# Limit points

1. Dec 6, 2007

### ehrenfest

1. The problem statement, all variables and given/known data
I have seen two definitions of limit points. Are they the same:

1)x is a limit point of a set A in X iff each nbhd of x contains a point of A other than x

2) x is a limit point of A if it lies in the closure of A - {x}

2. Relevant equations

3. The attempt at a solution

2. Dec 6, 2007

### varygoode

No, not quite. The second is not a definition of a limit point.

A point x in a metric space is said to be a limit point if every neighborhood of x contains at least one element in the metric space not equal to x.

Consider A', the set of all limit points of A. The closure of A is A U A'.

3. Dec 6, 2007

### ehrenfest

Actually, I just realized that those two definitions are the same for the following reason:

x is in the closure of A-{x}
iff
x is in every closed set containing A-{x}
iff
there does not exist a nbhd U_x of s.t. $$U_x \cap (A-{x}) = \emptyset$$

4. Dec 6, 2007

Am I right?

5. Dec 6, 2007

### varygoode

If you're right, you'll be able to prove it.

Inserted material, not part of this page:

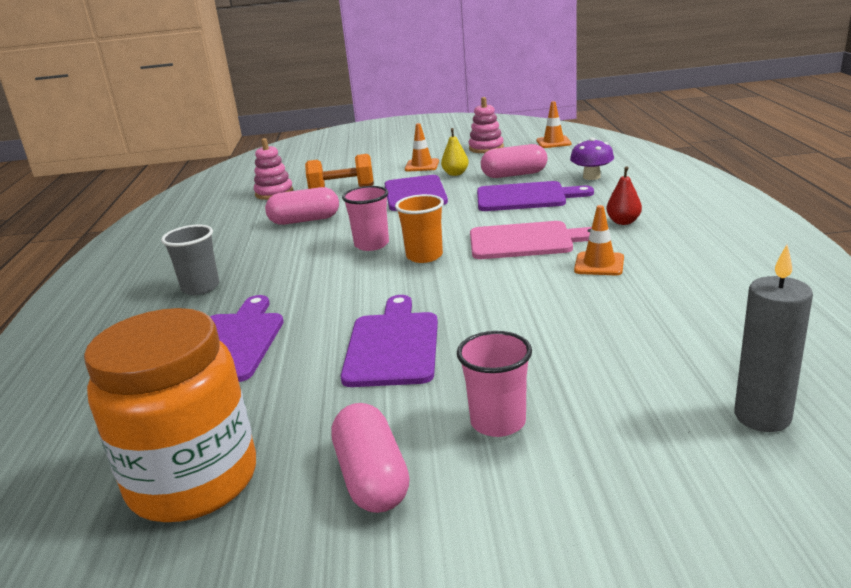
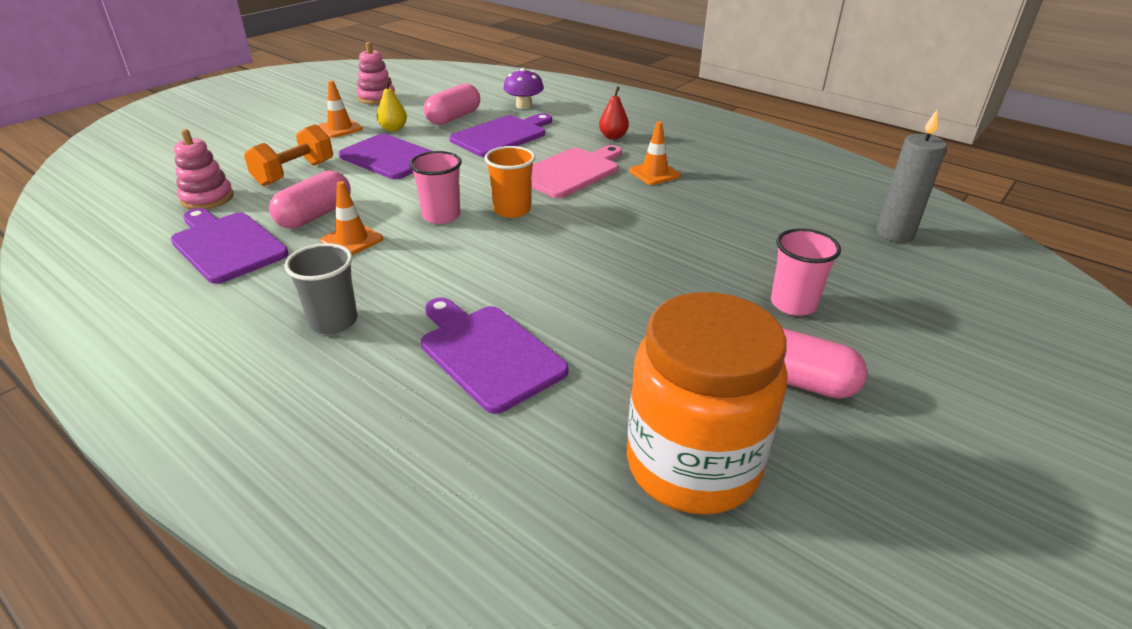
camera: 50 degrees left, 10 degrees up
purple cutting board [341,295,438,387] -> purple cutting board moved to [171,208,289,284]
orange traffic cone [537,101,571,148] -> orange traffic cone moved to [320,181,383,255]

You're just making everything exponentially more complicated than it actually is. True mathematicians aim for simplicity.

6. Dec 6, 2007

### ehrenfest

What are you talking about? I am asking if my proof in the third post makes sense.

7. Dec 6, 2007

### ehrenfest

Someone, please, am I right?

8. Dec 6, 2007

### morphism

It looks OK, but you're somewhat over-complicating it. Try to use the fact that y is in the closure of B iff every nbhd of y intersects B.

9. Dec 6, 2007

### ehrenfest

Then the equivalence of those two definitions is immediate, isn't it? I really do not understand why two people have said I am overcomplicating this...

10. Dec 7, 2007

### varygoode

I was saying if it makes sense, it has a proof. So if you can't come up with a solid proof, there's a higher chance it doesn't make sense.

But see, in your second "definition" you talk about the closure of a set A. But the closure is defined as the set A unioned with the set of all of A's limit points. And then you still need a definition for a limit point. So it comes down to the fact that you want to use the term in the definition, which just further complicates things. That's what I mean.

11. Dec 7, 2007

### ehrenfest

The closure of A is defined as the intersection of all closed sets containing A. It is equivalently A union A'. Both of these definitions are commonly found in the literature and indeed, they are the seem. I think that you are complicating things and that you should make sure you know more about the topic before you say that something is or is not a definition.